In many low: and middle-income countries, over half of the buildings are non-engineered structures, often including unreinforced masonry (URM) infilled with reinforced concrete (RC) frames, which often have poor seismic detailing. These buildings are typically built incrementally, leading to variations in structural systems and material quality, which result in poor seismic behavior. This study investigates the seismic performance of these buildings through a case study of a building incrementally constructed in two stages in Colombia's Sabana Centro region. The structure's system and building materials were identified through field observations. Based on these observations, representative models were developed for each construction stage. Material variability was accounted for through Latin Hypercube Sampling, using local material data to develop 150 models for each construction stage. Nonlinear dynamic analysis was performed using OpenSeesPy with FEMA P695 seismic records. Fragility curves detailing four damage states (slight, moderate, extensive, and collapse) were analyzed for damage probabilities and expected losses.
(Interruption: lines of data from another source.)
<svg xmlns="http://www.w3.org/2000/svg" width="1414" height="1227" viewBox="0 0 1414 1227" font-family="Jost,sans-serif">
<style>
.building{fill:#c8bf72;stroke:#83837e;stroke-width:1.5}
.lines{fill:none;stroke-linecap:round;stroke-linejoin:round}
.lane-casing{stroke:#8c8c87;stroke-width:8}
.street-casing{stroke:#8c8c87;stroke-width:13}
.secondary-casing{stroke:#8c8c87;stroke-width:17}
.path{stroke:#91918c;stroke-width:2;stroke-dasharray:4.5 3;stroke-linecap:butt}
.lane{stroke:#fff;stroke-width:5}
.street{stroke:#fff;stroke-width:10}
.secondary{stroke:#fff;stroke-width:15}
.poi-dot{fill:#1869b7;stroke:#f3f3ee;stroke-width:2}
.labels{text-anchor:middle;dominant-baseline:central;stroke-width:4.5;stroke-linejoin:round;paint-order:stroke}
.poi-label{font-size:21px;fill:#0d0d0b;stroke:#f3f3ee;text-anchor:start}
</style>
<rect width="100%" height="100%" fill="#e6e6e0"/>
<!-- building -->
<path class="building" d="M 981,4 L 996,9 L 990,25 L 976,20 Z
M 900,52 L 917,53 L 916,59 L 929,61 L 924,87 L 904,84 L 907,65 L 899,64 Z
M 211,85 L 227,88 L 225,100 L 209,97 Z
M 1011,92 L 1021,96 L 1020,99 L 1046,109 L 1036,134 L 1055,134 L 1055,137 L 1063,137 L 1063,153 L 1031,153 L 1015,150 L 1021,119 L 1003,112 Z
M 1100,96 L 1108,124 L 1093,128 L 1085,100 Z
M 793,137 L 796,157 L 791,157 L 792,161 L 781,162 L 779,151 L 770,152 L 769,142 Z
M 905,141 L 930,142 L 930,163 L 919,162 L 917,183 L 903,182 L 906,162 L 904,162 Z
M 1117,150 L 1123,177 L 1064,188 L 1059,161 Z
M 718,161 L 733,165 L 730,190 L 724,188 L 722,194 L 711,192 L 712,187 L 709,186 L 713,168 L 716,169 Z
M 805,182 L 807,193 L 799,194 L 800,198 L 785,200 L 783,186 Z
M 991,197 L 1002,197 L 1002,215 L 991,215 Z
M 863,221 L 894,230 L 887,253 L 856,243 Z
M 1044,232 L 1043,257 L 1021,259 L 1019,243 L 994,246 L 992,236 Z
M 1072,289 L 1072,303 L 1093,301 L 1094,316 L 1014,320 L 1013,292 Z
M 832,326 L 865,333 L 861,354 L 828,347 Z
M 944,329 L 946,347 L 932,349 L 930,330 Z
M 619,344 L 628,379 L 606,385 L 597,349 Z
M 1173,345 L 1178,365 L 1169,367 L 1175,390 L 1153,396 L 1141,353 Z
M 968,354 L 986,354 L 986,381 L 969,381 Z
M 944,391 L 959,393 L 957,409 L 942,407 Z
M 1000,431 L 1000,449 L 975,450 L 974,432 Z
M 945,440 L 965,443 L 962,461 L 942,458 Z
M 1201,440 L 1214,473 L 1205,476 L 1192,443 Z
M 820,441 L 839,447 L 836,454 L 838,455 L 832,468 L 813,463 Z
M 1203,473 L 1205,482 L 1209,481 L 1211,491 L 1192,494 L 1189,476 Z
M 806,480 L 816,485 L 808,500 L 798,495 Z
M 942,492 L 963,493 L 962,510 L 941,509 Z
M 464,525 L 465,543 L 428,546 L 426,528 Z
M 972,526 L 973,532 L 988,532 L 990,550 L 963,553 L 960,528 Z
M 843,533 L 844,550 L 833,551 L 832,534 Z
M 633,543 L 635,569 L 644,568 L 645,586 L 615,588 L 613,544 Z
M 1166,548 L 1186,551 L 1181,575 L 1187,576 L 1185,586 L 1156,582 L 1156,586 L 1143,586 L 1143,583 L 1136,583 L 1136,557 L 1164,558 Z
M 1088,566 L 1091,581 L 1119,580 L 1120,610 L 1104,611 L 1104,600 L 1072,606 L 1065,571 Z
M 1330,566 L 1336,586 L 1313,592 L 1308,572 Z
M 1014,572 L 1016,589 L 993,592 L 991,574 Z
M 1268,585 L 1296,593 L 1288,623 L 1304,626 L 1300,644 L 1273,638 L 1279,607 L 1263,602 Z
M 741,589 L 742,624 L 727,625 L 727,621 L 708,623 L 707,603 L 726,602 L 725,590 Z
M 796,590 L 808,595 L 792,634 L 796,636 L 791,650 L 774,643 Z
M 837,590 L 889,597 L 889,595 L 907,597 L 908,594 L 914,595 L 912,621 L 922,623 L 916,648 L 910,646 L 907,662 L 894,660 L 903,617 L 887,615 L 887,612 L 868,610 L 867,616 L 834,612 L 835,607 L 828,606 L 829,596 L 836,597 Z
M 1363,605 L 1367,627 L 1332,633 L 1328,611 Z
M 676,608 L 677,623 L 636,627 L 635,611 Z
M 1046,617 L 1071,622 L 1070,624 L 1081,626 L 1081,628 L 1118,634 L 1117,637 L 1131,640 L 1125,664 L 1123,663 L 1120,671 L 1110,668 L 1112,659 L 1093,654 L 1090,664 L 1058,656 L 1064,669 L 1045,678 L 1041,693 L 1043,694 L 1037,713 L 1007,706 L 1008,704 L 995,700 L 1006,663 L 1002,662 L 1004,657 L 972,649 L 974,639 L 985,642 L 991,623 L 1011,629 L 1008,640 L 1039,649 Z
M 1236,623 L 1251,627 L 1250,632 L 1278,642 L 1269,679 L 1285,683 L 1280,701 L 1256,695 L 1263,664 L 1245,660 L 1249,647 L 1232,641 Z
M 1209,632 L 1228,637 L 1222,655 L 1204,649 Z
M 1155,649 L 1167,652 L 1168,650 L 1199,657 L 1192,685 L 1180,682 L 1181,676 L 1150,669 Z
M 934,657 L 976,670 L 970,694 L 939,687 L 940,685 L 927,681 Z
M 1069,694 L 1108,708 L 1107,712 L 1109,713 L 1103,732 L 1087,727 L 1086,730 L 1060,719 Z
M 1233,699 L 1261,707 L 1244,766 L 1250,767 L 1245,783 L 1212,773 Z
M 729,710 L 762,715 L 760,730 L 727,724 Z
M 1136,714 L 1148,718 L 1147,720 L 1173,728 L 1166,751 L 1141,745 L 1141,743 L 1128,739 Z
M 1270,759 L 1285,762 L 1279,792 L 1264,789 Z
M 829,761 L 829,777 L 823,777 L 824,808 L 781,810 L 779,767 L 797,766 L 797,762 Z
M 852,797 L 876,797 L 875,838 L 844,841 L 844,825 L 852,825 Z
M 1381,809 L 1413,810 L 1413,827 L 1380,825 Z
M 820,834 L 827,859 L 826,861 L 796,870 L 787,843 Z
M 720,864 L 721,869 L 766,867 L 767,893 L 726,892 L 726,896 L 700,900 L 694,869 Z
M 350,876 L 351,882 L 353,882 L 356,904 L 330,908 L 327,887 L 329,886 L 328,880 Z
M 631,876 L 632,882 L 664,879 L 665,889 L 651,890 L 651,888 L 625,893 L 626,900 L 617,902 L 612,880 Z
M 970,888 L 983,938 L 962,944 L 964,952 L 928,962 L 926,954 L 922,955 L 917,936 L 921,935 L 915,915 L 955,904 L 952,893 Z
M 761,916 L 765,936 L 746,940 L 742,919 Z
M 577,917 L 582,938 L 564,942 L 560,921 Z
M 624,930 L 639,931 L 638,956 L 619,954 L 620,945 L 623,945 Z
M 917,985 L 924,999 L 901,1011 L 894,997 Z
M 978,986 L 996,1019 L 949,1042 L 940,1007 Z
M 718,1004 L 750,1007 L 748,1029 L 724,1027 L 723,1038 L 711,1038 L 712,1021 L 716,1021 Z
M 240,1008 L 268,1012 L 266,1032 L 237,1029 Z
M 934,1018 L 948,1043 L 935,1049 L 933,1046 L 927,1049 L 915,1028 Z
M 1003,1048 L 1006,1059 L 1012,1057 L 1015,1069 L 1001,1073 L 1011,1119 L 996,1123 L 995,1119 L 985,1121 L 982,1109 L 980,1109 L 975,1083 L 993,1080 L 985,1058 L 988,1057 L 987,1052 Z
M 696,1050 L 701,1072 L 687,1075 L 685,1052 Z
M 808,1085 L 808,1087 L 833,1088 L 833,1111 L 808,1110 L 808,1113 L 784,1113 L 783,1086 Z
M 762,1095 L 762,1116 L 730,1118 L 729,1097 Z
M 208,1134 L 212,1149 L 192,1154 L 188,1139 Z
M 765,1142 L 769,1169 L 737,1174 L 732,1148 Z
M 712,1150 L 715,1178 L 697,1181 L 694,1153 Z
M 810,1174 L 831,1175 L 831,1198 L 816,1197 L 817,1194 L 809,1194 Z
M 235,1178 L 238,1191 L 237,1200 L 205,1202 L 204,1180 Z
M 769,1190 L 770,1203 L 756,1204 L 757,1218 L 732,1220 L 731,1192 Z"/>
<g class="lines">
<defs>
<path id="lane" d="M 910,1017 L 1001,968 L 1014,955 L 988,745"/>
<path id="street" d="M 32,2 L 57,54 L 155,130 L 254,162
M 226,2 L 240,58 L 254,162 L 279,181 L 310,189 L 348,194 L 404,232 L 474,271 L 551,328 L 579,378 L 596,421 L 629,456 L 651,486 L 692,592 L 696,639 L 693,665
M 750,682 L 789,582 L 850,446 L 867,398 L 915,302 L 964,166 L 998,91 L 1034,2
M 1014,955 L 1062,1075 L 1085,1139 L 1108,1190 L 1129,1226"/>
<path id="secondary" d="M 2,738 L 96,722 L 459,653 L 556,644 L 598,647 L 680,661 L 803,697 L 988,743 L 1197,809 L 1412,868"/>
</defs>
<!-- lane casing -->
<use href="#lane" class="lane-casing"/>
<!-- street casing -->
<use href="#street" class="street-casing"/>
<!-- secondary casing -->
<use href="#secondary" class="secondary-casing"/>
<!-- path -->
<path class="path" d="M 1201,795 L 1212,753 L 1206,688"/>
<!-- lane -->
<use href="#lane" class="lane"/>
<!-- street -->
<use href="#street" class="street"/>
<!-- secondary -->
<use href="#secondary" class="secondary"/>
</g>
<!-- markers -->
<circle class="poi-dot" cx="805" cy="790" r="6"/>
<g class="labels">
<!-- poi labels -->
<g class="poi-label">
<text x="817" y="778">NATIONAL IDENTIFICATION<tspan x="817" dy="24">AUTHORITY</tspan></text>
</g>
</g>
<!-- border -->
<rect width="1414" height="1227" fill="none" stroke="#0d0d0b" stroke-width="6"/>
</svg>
Fragility curves, including uncertainties in material properties, were also evaluated, and the impact on seismic fragility using mortar and chicken wire mesh as a retrofitting technique was analyzed. Results showed that the collapse probability at the Maximum Considered Earthquake (MCE) is 42 % for the first stage and increases to 56 % for the second. Material properties strongly influence these probabilities, ranging from 32 % to 50 % for the first stage and 55 %–68 % for the second. Expected losses exceeded 50 % for both stages. Retrofitting significantly reduced the collapse probability, from 47 % to 5 % at the MCE level.